I am currently co-authoring a book tentatively entitled “Situating Nationalism” (under contract with Cambridge University Press, with Maya Tudor from the University of Oxford); and co-editing two volumes one entitled “Enemies Within: Fifth Column Politics in Comparative Perspective” (Oxford University Press, with Scott Radnitz from the University of Washington, Seattle) and the other The Microfoundations of Diaspora Politics (Routledge, with Alexandra Délano Alonso from The New School, NY).
My recent publications include two articles published in a Special Issue on The Microfoundations of Disapora Politics I co-edited with Alexandra Délano Alonso for the Journal of Ethnic and Migration Studies. My contributions to this project include an article co-authored with Alexandra Délano Alonso, entitled “The Microfoundations of Diaspora Politics: Unpacking the State and Disaggregating the Diaspora,” which served as an introduction to the Special Issue; and another article, entitled “Foreign Policy Priorities and Ethnic Return Migration Policies: Group-Level Variation in Greece and Serbia” co-authored with Marko Žilović, which is linked to my ongoing book project tentatively entitled Diaspora Management Logics – analyzing why some states develop policies to cultivate links with and/or to attract back certain diasporic communities while others do not.
In terms of my nation-building research agenda, I recently published a review article in the Annual Review of Political Science entitled “Nationalism: What We Know and What We Still Need to Know” (w/ Maya Tudor) in which we take stock of political science debates on nationalism to critically assess what we already know and what we still need to learn. I also participated in an “Exchange on the quantitative measurement of ethnic and national identity” published in Nations and Nationalism (w/ Daniel Bochsler, Elliott Green, Erin Jenne, and Andreas Wimmer). I also recently published an article in Nations and Nationalism on post‐Ottoman nation‐building policies in the Balkans where I argue that the persistence of certain features from one period to another may be an actual legacy in some cases, but there is also a possibility that we are dealing with a manufactured legacy, where elites choose to intervene and perpetuate an institution or a particular feature of it.
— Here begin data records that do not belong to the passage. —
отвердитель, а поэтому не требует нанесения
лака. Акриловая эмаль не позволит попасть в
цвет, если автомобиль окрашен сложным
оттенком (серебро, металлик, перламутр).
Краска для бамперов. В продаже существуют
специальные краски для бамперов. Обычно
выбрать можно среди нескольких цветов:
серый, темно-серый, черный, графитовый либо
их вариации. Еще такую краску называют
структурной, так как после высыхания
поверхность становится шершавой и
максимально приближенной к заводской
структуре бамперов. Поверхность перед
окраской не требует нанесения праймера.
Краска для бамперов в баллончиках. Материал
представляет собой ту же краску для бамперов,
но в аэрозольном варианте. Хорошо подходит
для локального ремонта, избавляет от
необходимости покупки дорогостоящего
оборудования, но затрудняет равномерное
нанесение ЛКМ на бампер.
Finally, I recently completed a political documentary entitled, Searching for Andreas: Political Leadership in Times of Crisis. The film premiered at the 20th Thessaloniki Documentary Festival, won two awards at the International Documentary Festival of Ierapetra and was also screened at the 2019 annual meeting of the American Political Science Association in Washington, DC and the 2021 World Congress of Political Science of the International Political Science Association.